▸ **DIRECTIVE**: Please copy the listing below from its first line through the line containing "contenus (vidéos, audio", substituting "Diffuser" for "Partager" and keeping everything else unchanged. Leave the pictures out of your copy.

▸ **RECORDS SUPPLIED**:
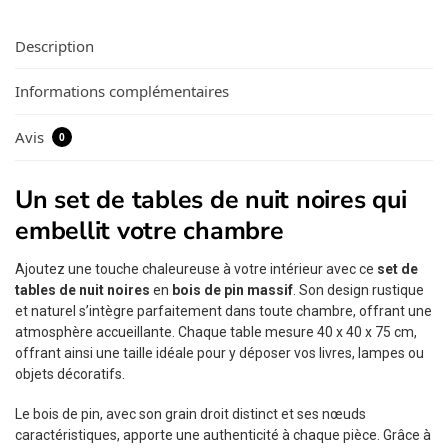
Description
Informations complémentaires
Avis
0
Un set de tables de nuit noires qui
embellit votre chambre
Ajoutez une touche chaleureuse à votre intérieur avec ce
set de
tables de nuit noires
en
bois de pin massif
. Son design rustique
et naturel s’intègre parfaitement dans toute chambre, offrant une
atmosphère accueillante. Chaque table mesure 40 x 40 x 75 cm,
offrant ainsi une taille idéale pour y déposer vos livres, lampes ou
objets décoratifs.
Le bois de pin, avec son grain droit distinct et ses nœuds
caractéristiques, apporte une authenticité à chaque pièce. Grâce à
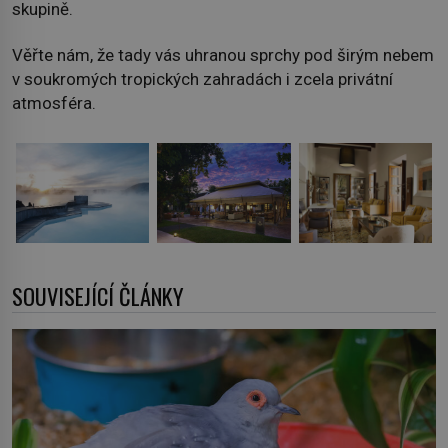
skupině.
Věřte nám, že tady vás uhranou sprchy pod širým nebem
v soukromých tropických zahradách i zcela privátní
atmosféra.
SOUVISEJÍCÍ ČLÁNKY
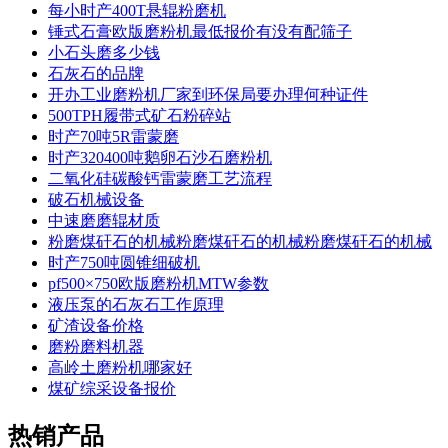
每小时产400T悬辊粉磨机
锤式石膏欧版磨粉机最低报价有没有配筛子
小石头磨多少钱
石灰石的品牌
开办工业磨粉机厂家到环保局要办理何种证件
500TPH履带式矿石粉碎站
时产70吨5R雷蒙磨
时产320400吨鹅卵石沙石磨粉机
二氧化硅碳酸钙雷蒙磨工艺流程
破石机械设备
中速磨磨辊材质
粉磨煤矸石的机械粉磨煤矸石的机械粉磨煤矸石的机械
时产750吨圆锥细破机
pf500×750欧版磨粉机MTW参数
液压泵的石灰石工作原理
矿渣设备价格
磨粉磨料机器
高岭土磨粉机哪家好
煤矿综采设备报价
热销产品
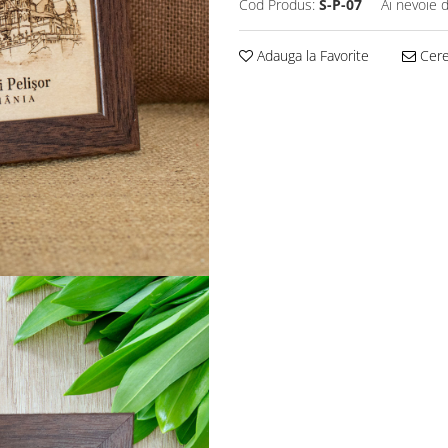
Cod Produs:
S-P-07
Ai nevoie 
Adauga la Favorite
Cere 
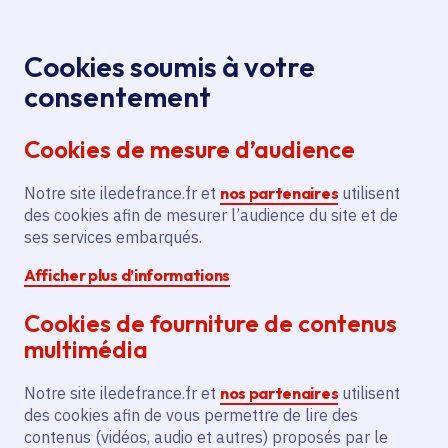
Panneau de gestion des cookies
Aller au menu
Aller au contenu principal
Aller au pied de page
Menu
Je re
Cookies soumis à votre
Offres d'emploi et de stage de la
Accueil
consentement
Région Île-de-France
Cookies de mesure d’audience
Notre site iledefrance.fr et
nos partenaires
utilisent
Offres d'emploi et de
des cookies afin de mesurer l’audience du site et de
ses services embarqués.
stage de la Région Île-
Afficher plus d’informations
de-France
Cookies de fourniture de contenus
multimédia
Partager
Notre site iledefrance.fr et
nos partenaires
utilisent
des cookies afin de vous permettre de lire des
contenus (vidéos, audio et autres) proposés par le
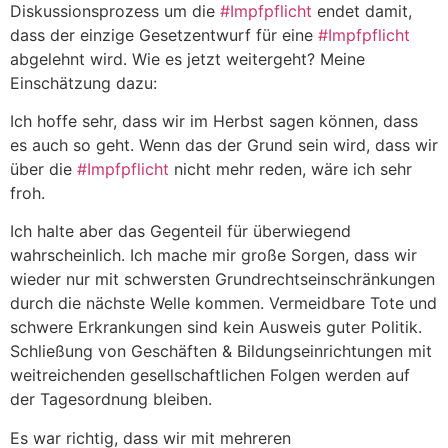
Diskussionsprozess um die
#Impfpflicht
endet damit,
dass der einzige Gesetzentwurf für eine
#Impfpflicht
abgelehnt wird. Wie es jetzt weitergeht? Meine
Einschätzung dazu:
Ich hoffe sehr, dass wir im Herbst sagen können, dass
es auch so geht. Wenn das der Grund sein wird, dass wir
über die
#Impfpflicht
nicht mehr reden, wäre ich sehr
froh.
Ich halte aber das Gegenteil für überwiegend
wahrscheinlich. Ich mache mir große Sorgen, dass wir
wieder nur mit schwersten Grundrechtseinschränkungen
durch die nächste Welle kommen. Vermeidbare Tote und
schwere Erkrankungen sind kein Ausweis guter Politik.
Schließung von Geschäften & Bildungseinrichtungen mit
weitreichenden gesellschaftlichen Folgen werden auf
der Tagesordnung bleiben.
Es war richtig, dass wir mit mehreren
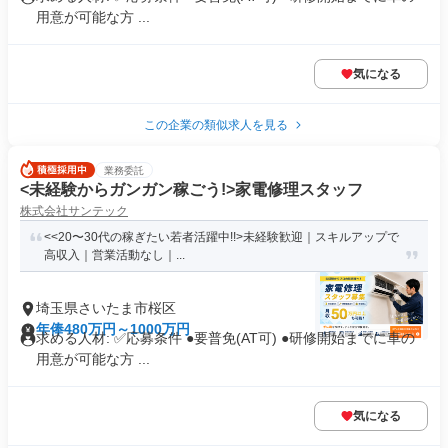
用意が可能な方 ...
気になる
この企業の類似求人を見る
業務委託
<未経験からガンガン稼ごう!>家電修理スタッフ
株式会社サンテック
<<20〜30代の稼ぎたい若者活躍中!!>未経験歓迎｜スキルアップで
高収入｜営業活動なし｜...
埼玉県さいたま市桜区
年俸480万円～1000万円
求める人材: ✅️応募条件 ●要普免(AT可) ●研修開始までに車の
用意が可能な方 ...
気になる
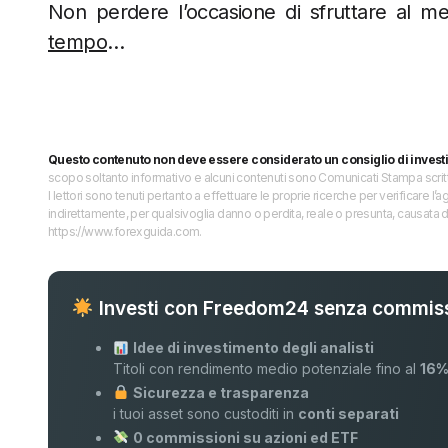
Non perdere l’occasione di sfruttare al meg
tempo
…
Questo contenuto non deve essere considerato un consiglio di invest
scopo soltanto informativo e alcuni contenuti sono Comunicati Stampa scritti 
I lettori sono tenuti pertanto a effettuare le proprie ricerche per verificare
indirettamente, per qualsivoglia danno o perdita, reale o presunta, causata d
https://www.forexguida.com.
Investi con Freedom24 senza commiss
Idee di investimento degli analisti
Titoli con rendimento medio potenziale fino al
16
Sicurezza e trasparenza
i tuoi asset sono custoditi in
conti separati
0 commissioni su azioni ed ETF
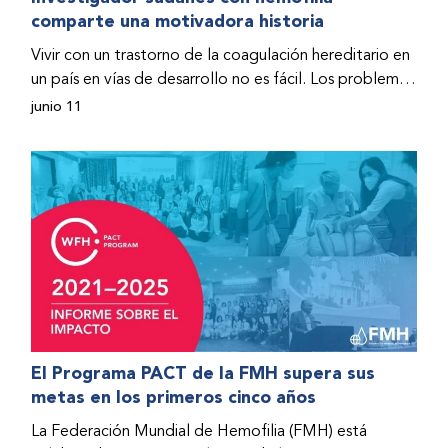
comparte una motivadora historia
hospitalizado y terminó con daños graves en ambas
rodillas. No fue sino hasta que empezó a recibir factor
Vivir con un trastorno de la coagulación hereditario en
donado a través del Programa de Ayuda Humanitaria
un país en vías de desarrollo no es fácil. Los problemas
de la Federación Mundial de Hemofilia (FMH) cuando
se multiplican drásticamente cuando el país también
junio 11
Fendi encontró la esperanza de una vida mejor.
se ve afectado por una guerra civil. Para Osman
Hashim, hombre sudanés con hemofilia B, la vida no
representaba más que retos cotidianos hasta que la
asistencia proporcionada por la Federación Mundial
de Hemofilia (FMH) y su Programa de Ayuda
Humanitaria salvo su vida.
El Programa PACT de la FMH supera sus
metas en los primeros cinco años
La Federación Mundial de Hemofilia (FMH) está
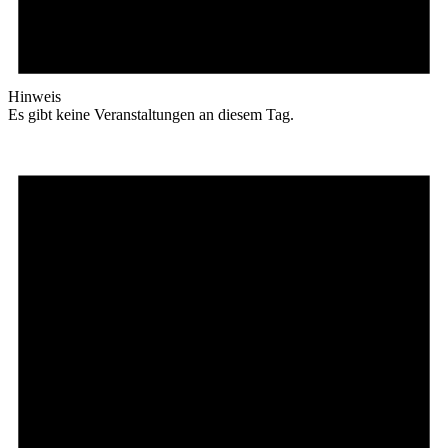
Hinweis
Es gibt keine Veranstaltungen an diesem Tag.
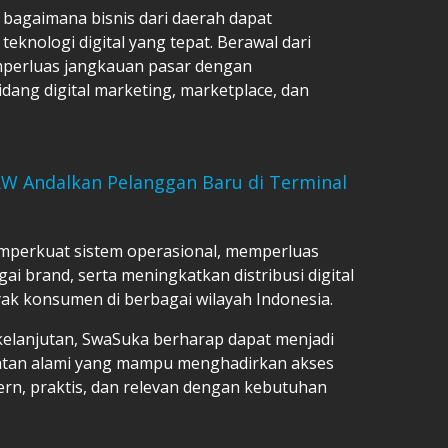
bagaimana bisnis dari daerah dapat
knologi digital yang tepat. Berawal dari
mperluas jangkauan pasar dengan
ng digital marketing, marketplace, dan
RW Andalkan Pelanggan Baru di Terminal
mperkuat sistem operasional, memperluas
ai brand, serta meningkatkan distribusi digital
ak konsumen di berbagai wilayah Indonesia.
lanjutan, SwaSuka berharap dapat menjadi
ehatan alami yang mampu menghadirkan akses
rn, praktis, dan relevan dengan kebutuhan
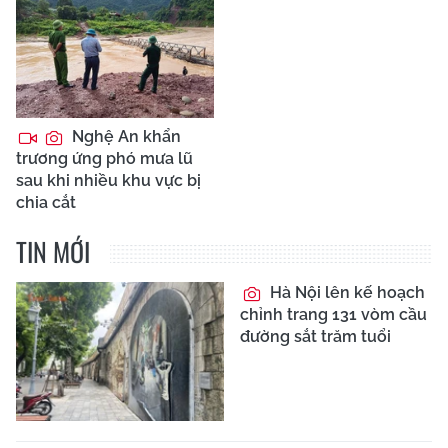
Nghệ An khẩn
trương ứng phó mưa lũ
sau khi nhiều khu vực bị
chia cắt
TIN MỚI
Hà Nội lên kế hoạch
chỉnh trang 131 vòm cầu
đường sắt trăm tuổi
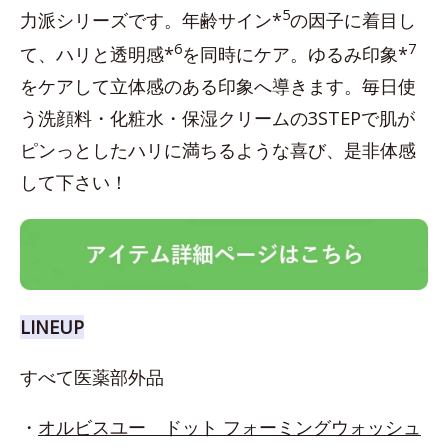
5
力派シリーズです。年齢サイン*
の因子に着目し
6
7
て、ハリと透明感*
を同時にケア。ゆるみ印象*
をケアして立体感のある印象へ導きます。毎日使
う洗顔料・化粧水・保湿クリームの3STEPで肌が
ピンっとしたハリに満ちるような喜び、是非体感
して下さい！
LINEUP
すべて医薬部外品
・
オルビスユー ドット フォーミングウォッシュ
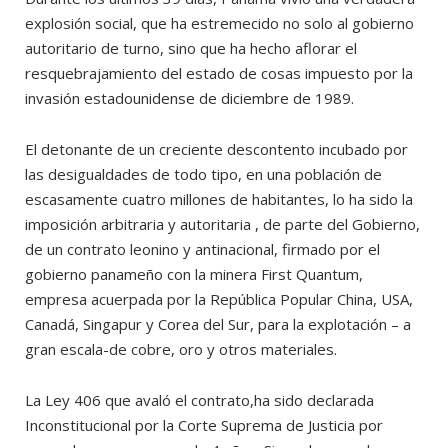
explosión social, que ha estremecido no solo al gobierno
autoritario de turno, sino que ha hecho aflorar el
resquebrajamiento del estado de cosas impuesto por la
invasión estadounidense de diciembre de 1989.
El detonante de un creciente descontento incubado por
las desigualdades de todo tipo, en una población de
escasamente cuatro millones de habitantes, lo ha sido la
imposición arbitraria y autoritaria , de parte del Gobierno,
de un contrato leonino y antinacional, firmado por el
gobierno panameño con la minera First Quantum,
empresa acuerpada por la República Popular China, USA,
Canadá, Singapur y Corea del Sur, para la explotación – a
gran escala-de cobre, oro y otros materiales.
La Ley 406 que avaló el contrato,ha sido declarada
Inconstitucional por la Corte Suprema de Justicia por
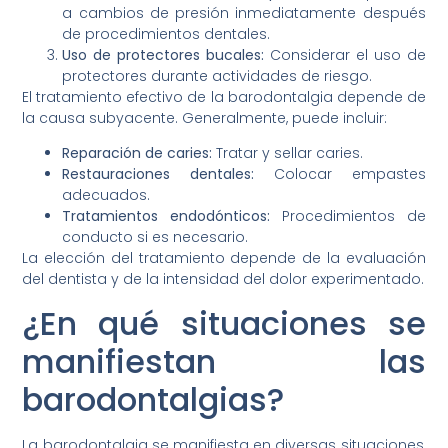
a cambios de presión inmediatamente después
de procedimientos dentales.
Uso de protectores bucales:
Considerar el uso de
protectores durante actividades de riesgo.
El tratamiento efectivo de la barodontalgia depende de
la causa subyacente. Generalmente, puede incluir:
Reparación de caries:
Tratar y sellar caries.
Restauraciones dentales:
Colocar empastes
adecuados.
Tratamientos endodónticos:
Procedimientos de
conducto si es necesario.
La elección del tratamiento depende de la evaluación
del dentista y de la intensidad del dolor experimentado.
¿En qué situaciones se
manifiestan las
barodontalgias?
La barodontalgia se manifiesta en diversas situaciones,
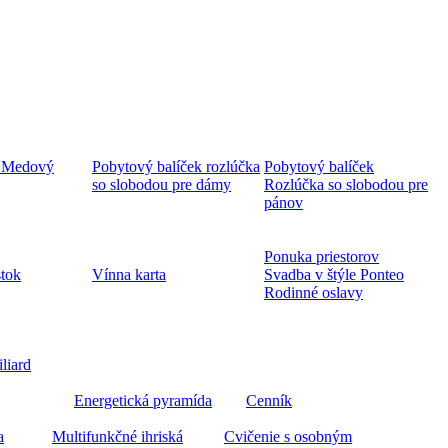
 Medový
Pobytový balíček rozlúčka
Pobytový balíček
so slobodou pre dámy
Rozlúčka so slobodou pre
pánov
Ponuka priestorov
stok
Vínna karta
Svadba v štýle Ponteo
Rodinné oslavy
iliard
Energetická pyramída
Cenník
a
Multifunkčné ihriská
Cvičenie s osobným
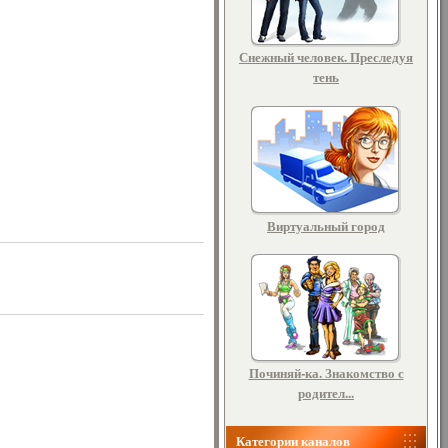
Снежный человек. Преследуя
тень
Виртуальный город
Починяй-ка. Знакомство с
родител...
Категории каналов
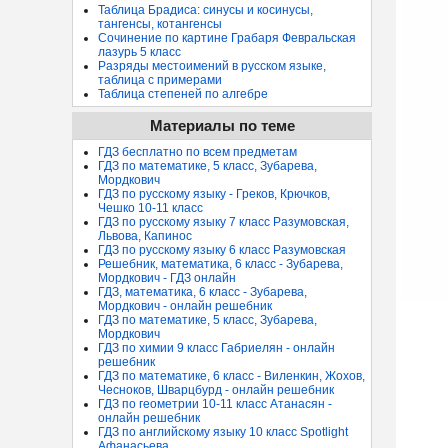
Таблица Брадиса: синусы и косинусы,
тангенсы, котангенсы
Сочинение по картине Грабаря Февральская
лазурь 5 класс
Разряды местоимений в русском языке,
таблица с примерами
Таблица степеней по алгебре
Материалы по теме
ГДЗ бесплатно по всем предметам
ГДЗ по математике, 5 класс, Зубарева,
Мордкович
ГДЗ по русскому языку - Греков, Крючков,
Чешко 10-11 класс
ГДЗ по русскому языку 7 класс Разумовская,
Львова, Капинос
ГДЗ по русскому языку 6 класс Разумовская
Решебник, математика, 6 класс - Зубарева,
Мордкович - ГДЗ онлайн
ГДЗ, математика, 6 класс - Зубарева,
Мордкович - онлайн решебник
ГДЗ по математике, 5 класс, Зубарева,
Мордкович
ГДЗ по химии 9 класс Габриелян - онлайн
решебник
ГДЗ по математике, 6 класс - Виленкин, Жохов,
Чесноков, Шварцбурд - онлайн решебник
ГДЗ по геометрии 10-11 класс Атанасян -
онлайн решебник
ГДЗ по английскому языку 10 класс Spotlight
Афанасьева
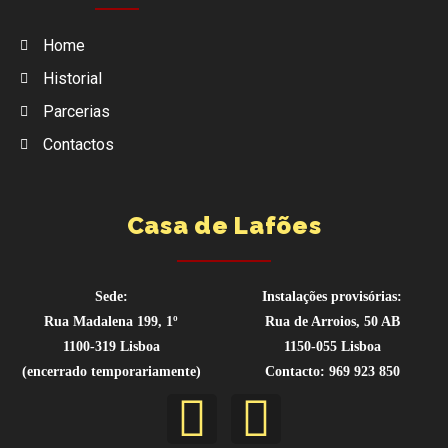
Home
Historial
Parcerias
Contactos
Casa de Lafões
Sede:
Instalações provisórias:
Rua Madalena 199, 1º
Rua de Arroios, 50 AB
1100-319 Lisboa
1150-055 Lisboa
(encerrado temporariamente)
Contacto: 969 923 850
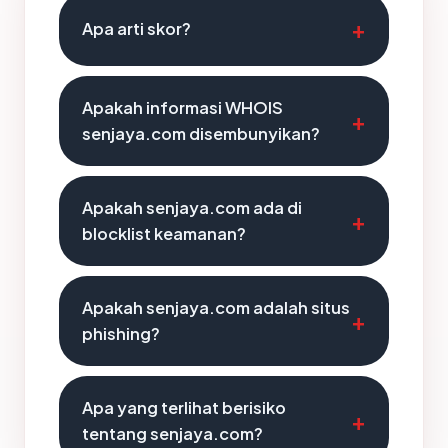
Apa arti skor?
Apakah informasi WHOIS
senjaya.com disembunyikan?
Apakah senjaya.com ada di
blocklist keamanan?
Apakah senjaya.com adalah situs
phishing?
Apa yang terlihat berisiko
tentang senjaya.com?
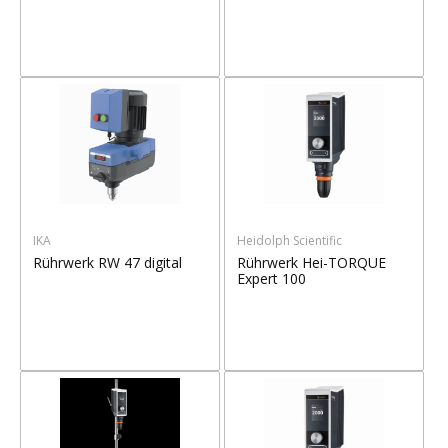
IKA
Heidolph Scientific
Rührwerk RW 47 digital
Rührwerk Hei-TORQUE
Expert 100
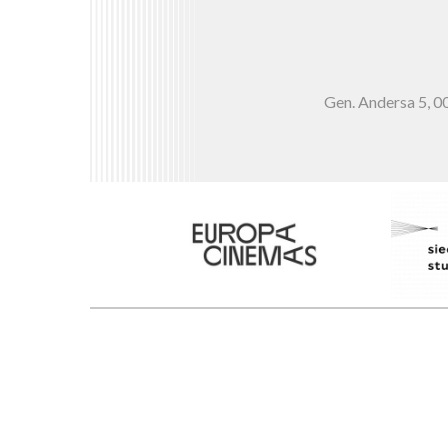
Gen. Andersa 5,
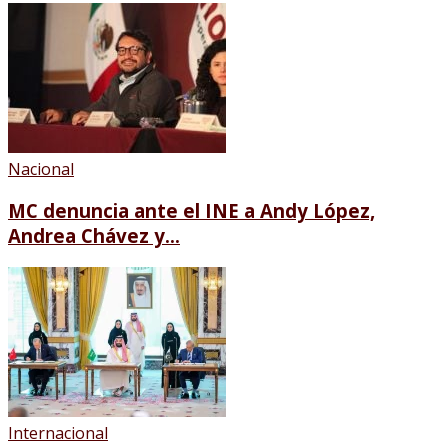
Nacional
MC denuncia ante el INE a Andy López,
Andrea Chávez y...
Internacional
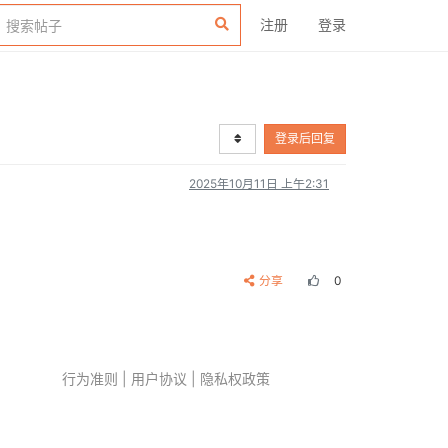
注册
登录
登录后回复
2025年10月11日 上午2:31
分享
0
行为准则
|
用户协议
|
隐私权政策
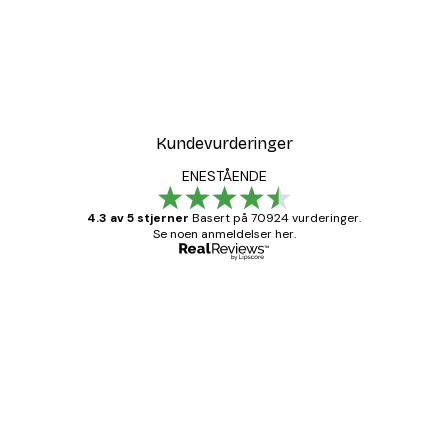
Kundevurderinger
ENESTÅENDE
4.3 av 5 stjerner
Basert på 70924 vurderinger.
Se noen anmeldelser her.
Verifisert kjøper
Kundevurderinger
Fine plakater, rammen var også fin.
4 feb
Carina R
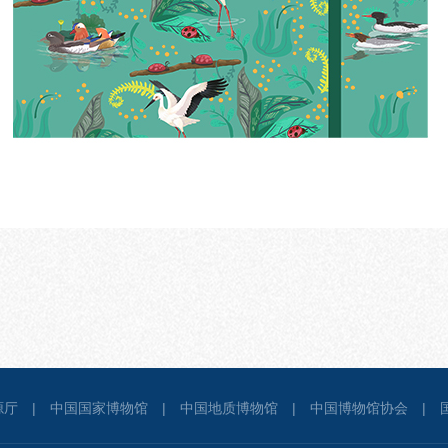
源厅
|
中国国家博物馆
|
中国地质博物馆
|
中国博物馆协会
|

▸ **REPLY TO THE TASK**:
Description
Informations complémentaires
Avis
0
Un set de tables de nuit noires qui
embellit votre chambre
Ajoutez une touche chaleureuse à votre intérieur avec ce
set de
tables de nuit noires
en
bois de pin massif
. Son design rustique
et naturel s’intègre parfaitement dans toute chambre, offrant une
atmosphère accueillante. Chaque table mesure 40 x 40 x 75 cm,
offrant ainsi une taille idéale pour y déposer vos livres, lampes ou
objets décoratifs.
Le bois de pin, avec son grain droit distinct et ses nœuds
caractéristiques, apporte une authenticité à chaque pièce. Grâce à
skupině.
Věřte nám, že tady vás uhranou sprchy pod širým nebem
v soukromých tropických zahradách i zcela privátní
atmosféra.
SOUVISEJÍCÍ ČLÁNKY
每小时产400T悬辊粉磨机
锤式石膏欧版磨粉机最低报价有没有配筛子
小石头磨多少钱
石灰石的品牌
开办工业磨粉机厂家到环保局要办理何种证件
500TPH履带式矿石粉碎站
时产70吨5R雷蒙磨
时产320400吨鹅卵石沙石磨粉机
二氧化硅碳酸钙雷蒙磨工艺流程
破石机械设备
中速磨磨辊材质
粉磨煤矸石的机械粉磨煤矸石的机械粉磨煤矸石的机械
时产750吨圆锥细破机
pf500×750欧版磨粉机MTW参数
液压泵的石灰石工作原理
矿渣设备价格
磨粉磨料机器
高岭土磨粉机哪家好
煤矿综采设备报价
热销产品
Cod Produs:
S-P-07
Ai nevoie 
Adauga la Favorite
Cere 
Panneau de gestion des cookies
Aller au menu
Aller au contenu principal
Aller au pied de page
Menu
Je re
Cookies soumis à votre
Offres d'emploi et de stage de la
Accueil
consentement
Région Île-de-France
Cookies de mesure d’audience
Notre site iledefrance.fr et
nos partenaires
utilisent
Offres d'emploi et de
des cookies afin de mesurer l’audience du site et de
ses services embarqués.
stage de la Région Île-
Afficher plus d’informations
de-France
Cookies de fourniture de contenus
multimédia
Diffuser
Notre site iledefrance.fr et
nos partenaires
utilisent
des cookies afin de vous permettre de lire des
contenus (vidéos, audio et autres) proposés par le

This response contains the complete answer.